- _Data_:

####################

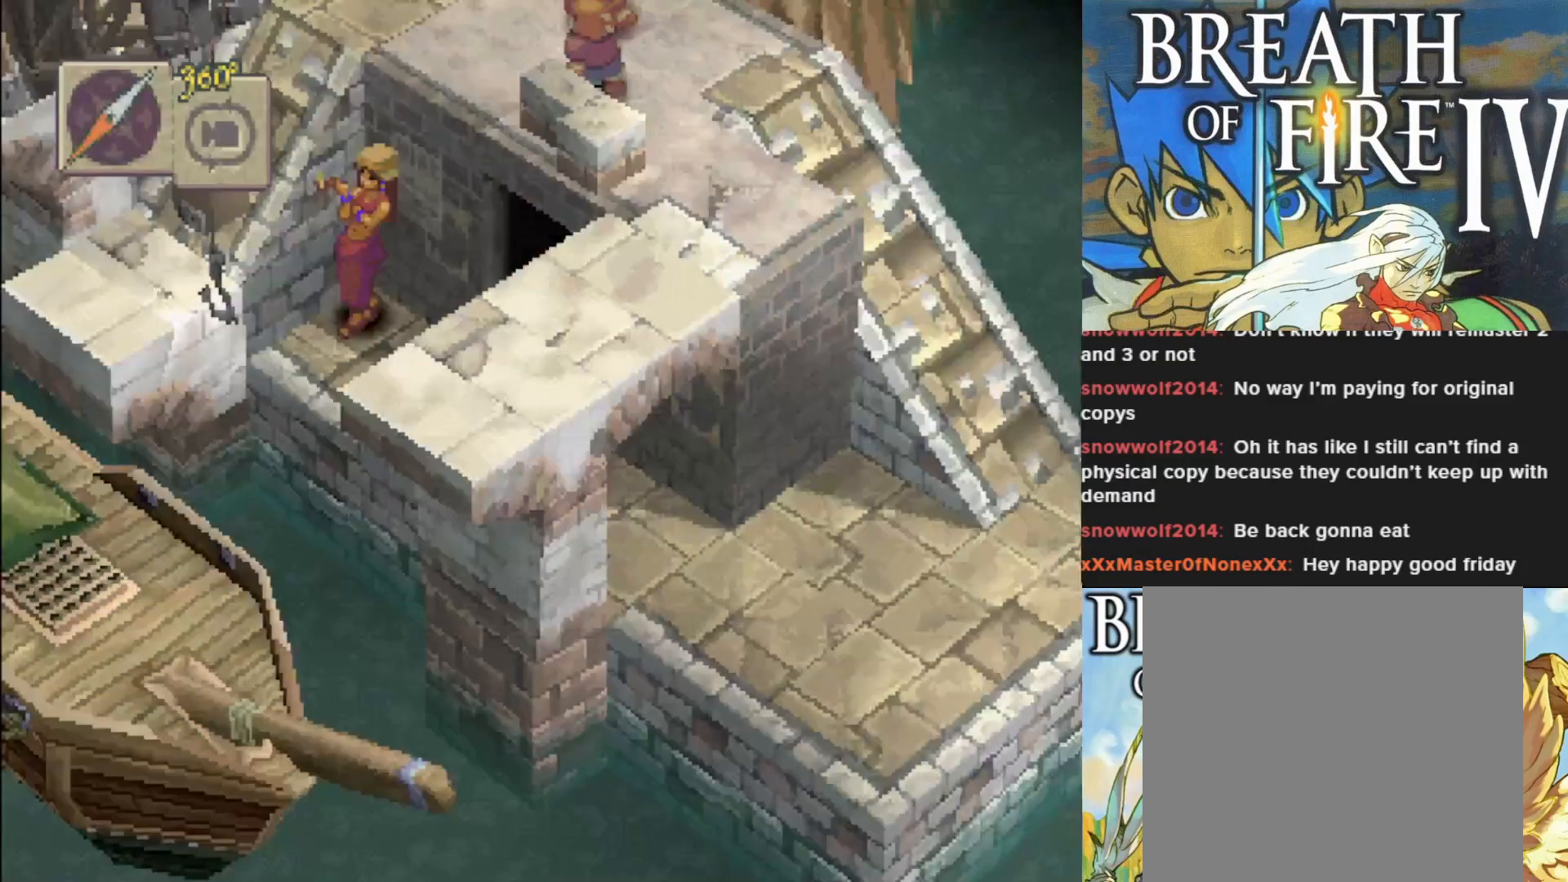
{"buttons": [], "left_stick": "down-left", "events": [[450, "left_stick", "down-left"]]}
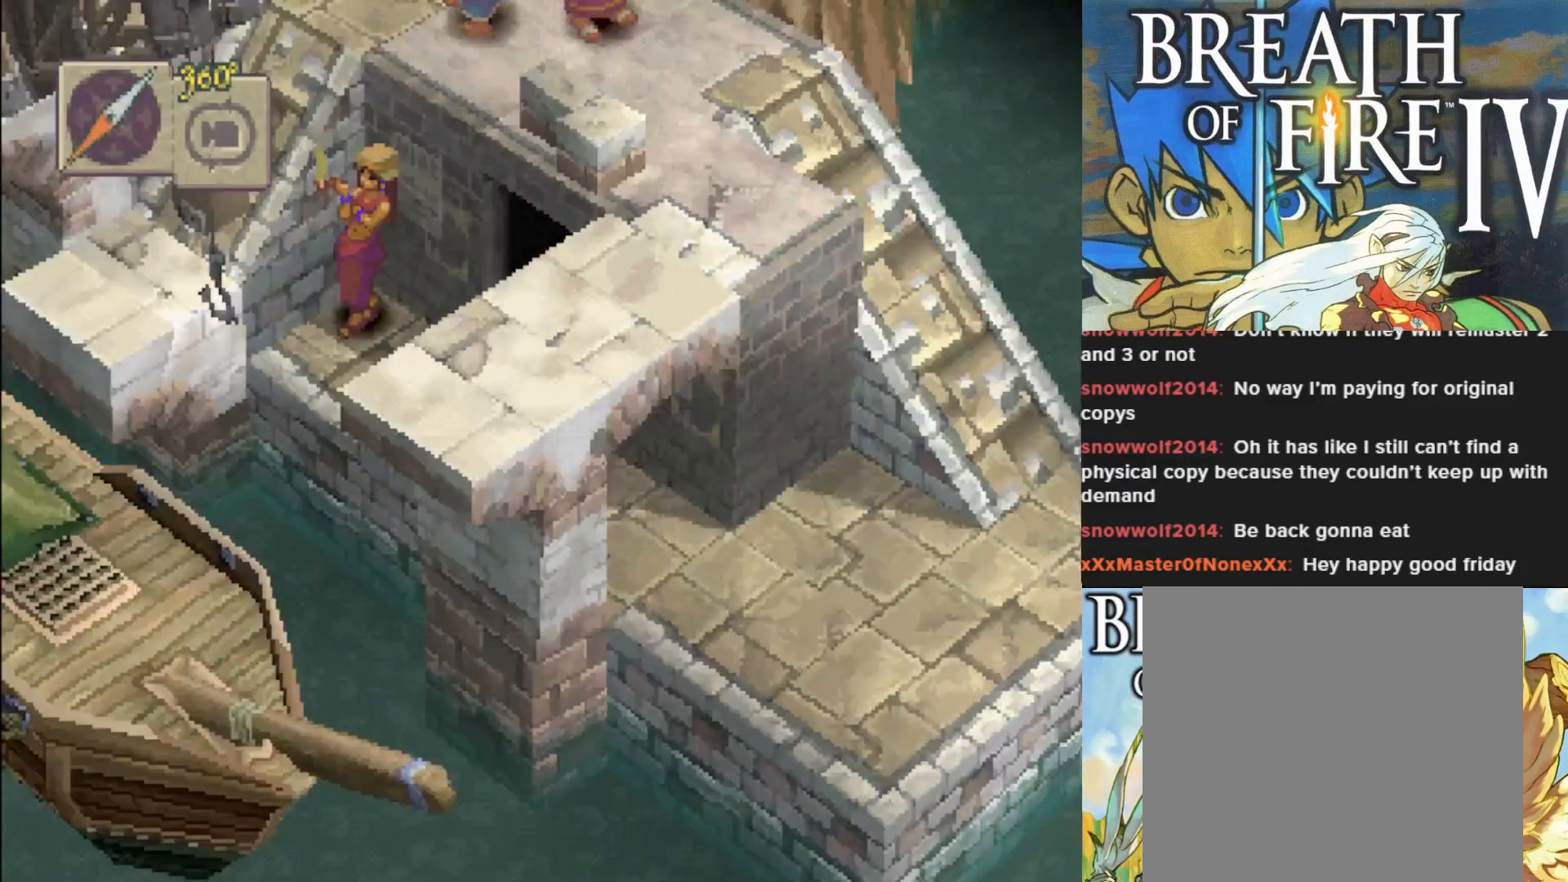
{"buttons": [], "left_stick": "down", "events": [[333, "left_stick", "down"]]}
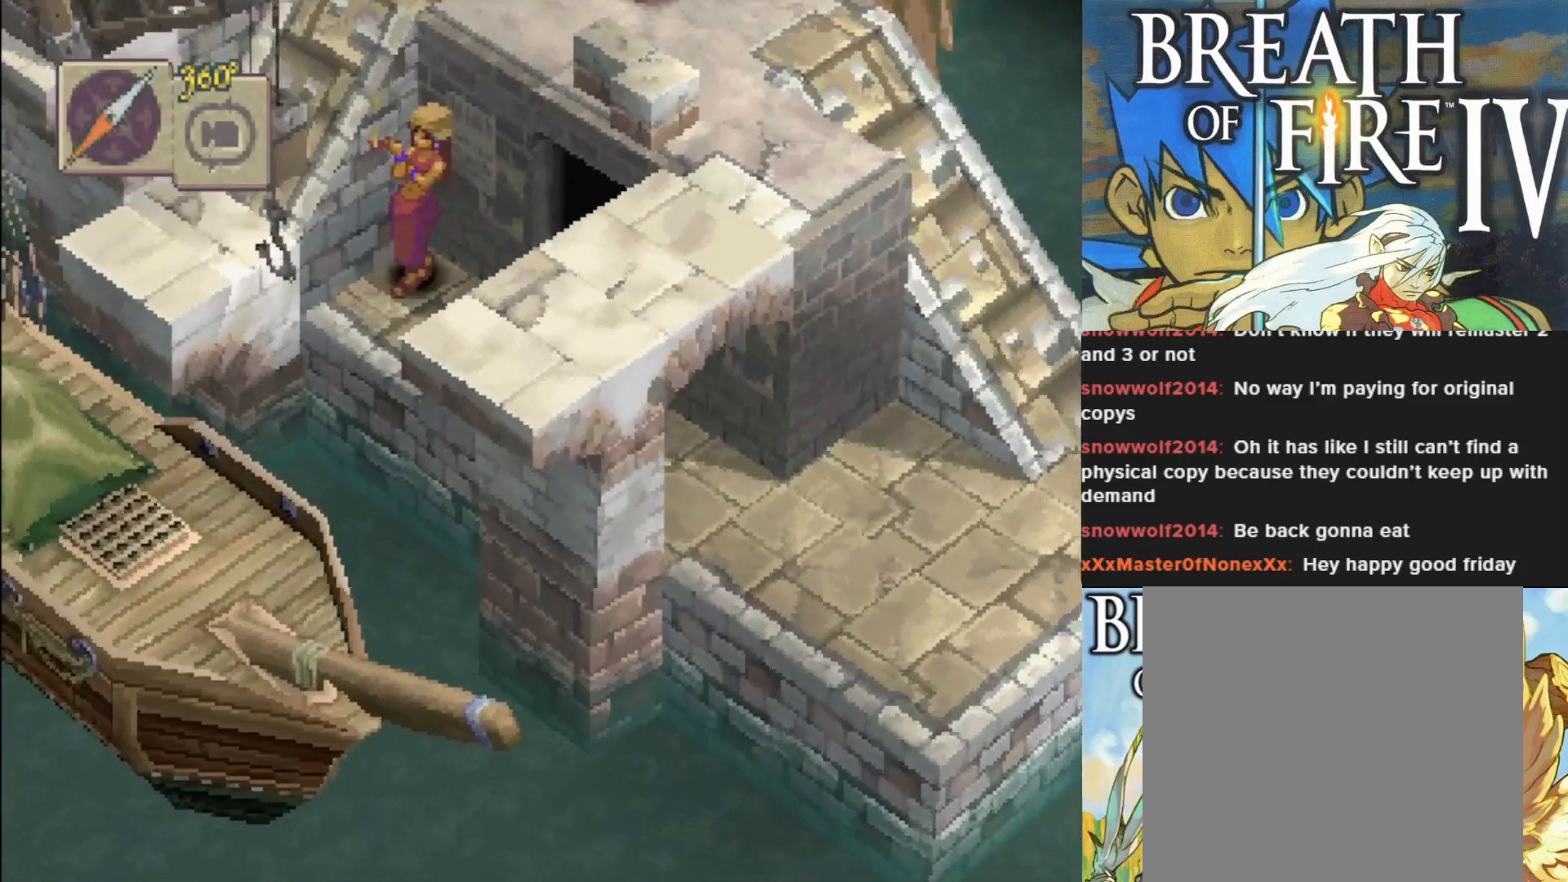
{"buttons": ["CIRCLE"], "left_stick": "right", "events": [[67, "left_stick", "down-right"], [167, "CIRCLE", "down"], [383, "left_stick", "right"]]}
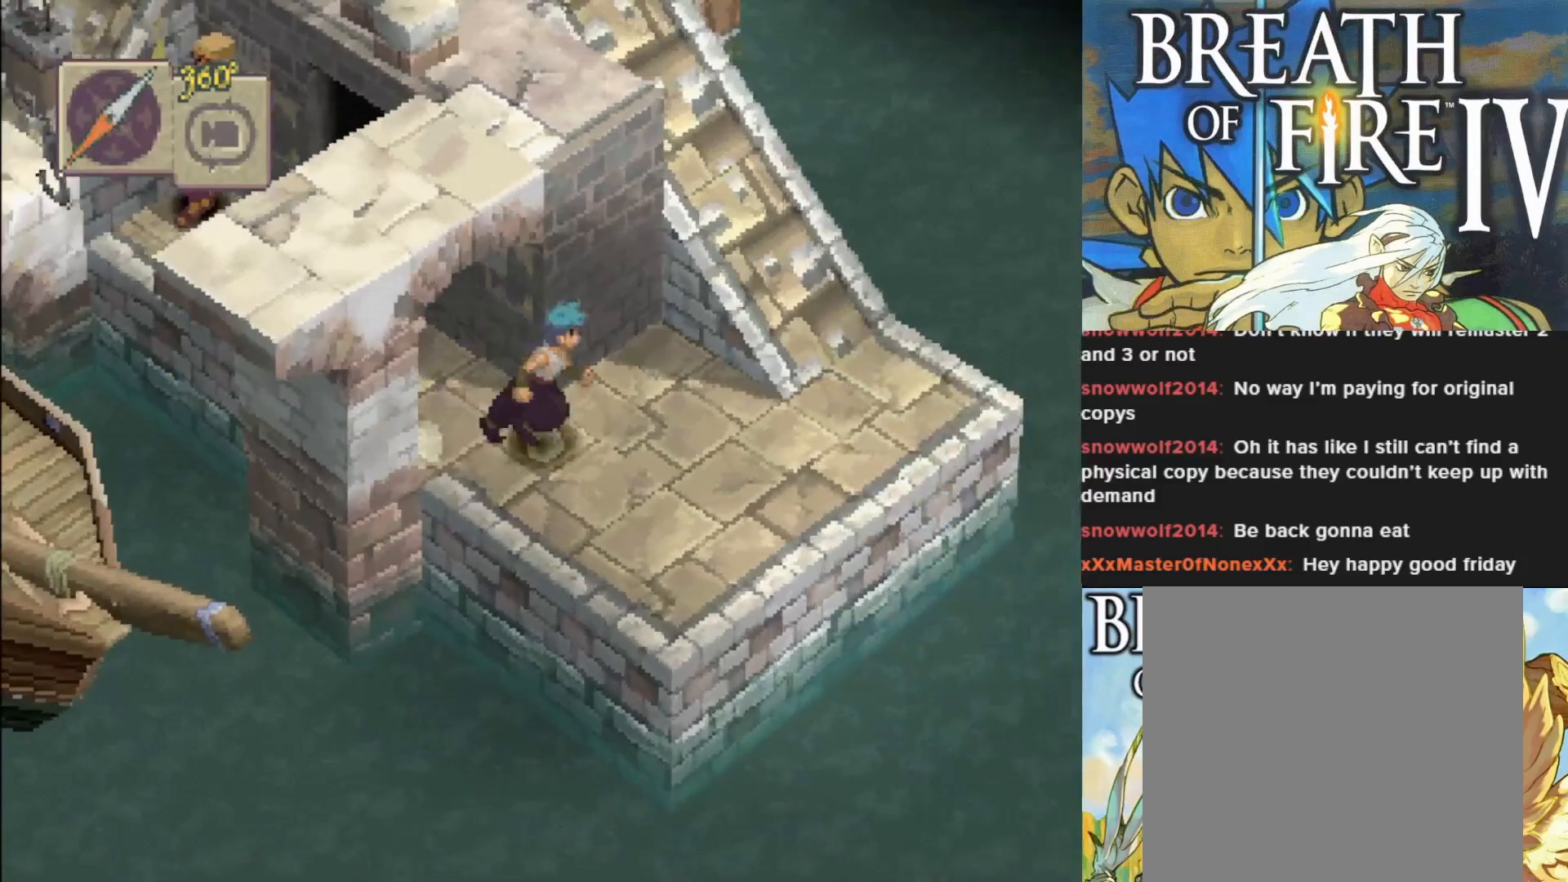
{"buttons": ["CIRCLE"], "left_stick": "up", "events": [[50, "left_stick", "up-right"], [317, "left_stick", "up"]]}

####################

- _Action item_: Print the material above word for word, and keep the pictures out of it.

- _Result of this exercise_:
{"buttons": [], "left_stick": "down-left", "events": [[450, "left_stick", "down-left"]]}
{"buttons": [], "left_stick": "down", "events": [[333, "left_stick", "down"]]}
{"buttons": ["CIRCLE"], "left_stick": "right", "events": [[67, "left_stick", "down-right"], [167, "CIRCLE", "down"], [383, "left_stick", "right"]]}
{"buttons": ["CIRCLE"], "left_stick": "up", "events": [[50, "left_stick", "up-right"], [317, "left_stick", "up"]]}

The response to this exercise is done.